Data items:
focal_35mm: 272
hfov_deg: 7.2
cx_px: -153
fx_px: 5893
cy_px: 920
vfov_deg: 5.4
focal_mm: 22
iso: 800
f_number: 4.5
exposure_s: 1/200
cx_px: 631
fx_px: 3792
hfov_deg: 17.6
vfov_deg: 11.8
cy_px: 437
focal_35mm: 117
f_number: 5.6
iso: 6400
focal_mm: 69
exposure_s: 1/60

==

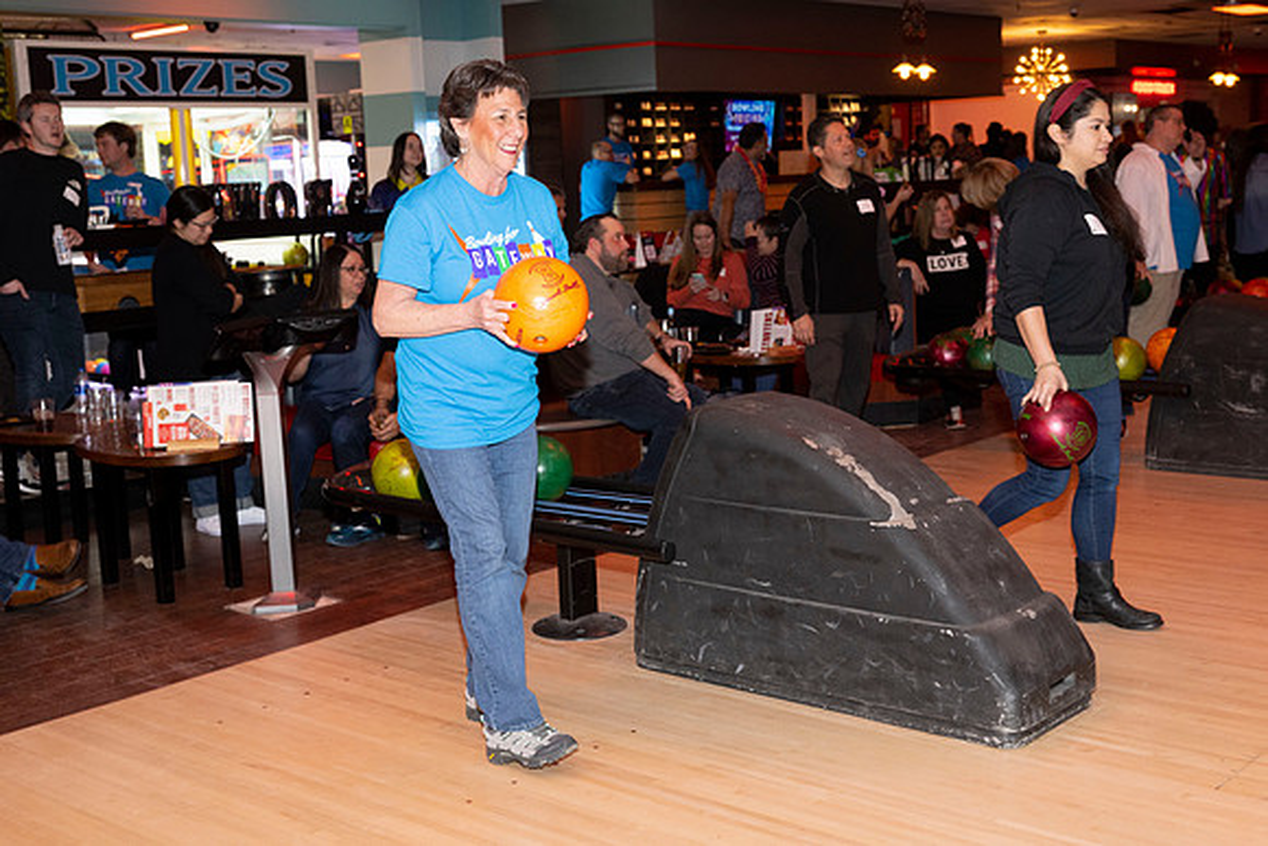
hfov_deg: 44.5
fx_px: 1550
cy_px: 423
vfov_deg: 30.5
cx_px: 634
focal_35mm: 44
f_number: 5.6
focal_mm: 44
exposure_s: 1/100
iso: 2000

What you need to do:
Using the records above, restate word for word the lines from the one with "hfov_deg: 7.2" through the one with "exposure_s: 1/60", both included.

Reply to the task:
hfov_deg: 7.2
cx_px: -153
fx_px: 5893
cy_px: 920
vfov_deg: 5.4
focal_mm: 22
iso: 800
f_number: 4.5
exposure_s: 1/200
cx_px: 631
fx_px: 3792
hfov_deg: 17.6
vfov_deg: 11.8
cy_px: 437
focal_35mm: 117
f_number: 5.6
iso: 6400
focal_mm: 69
exposure_s: 1/60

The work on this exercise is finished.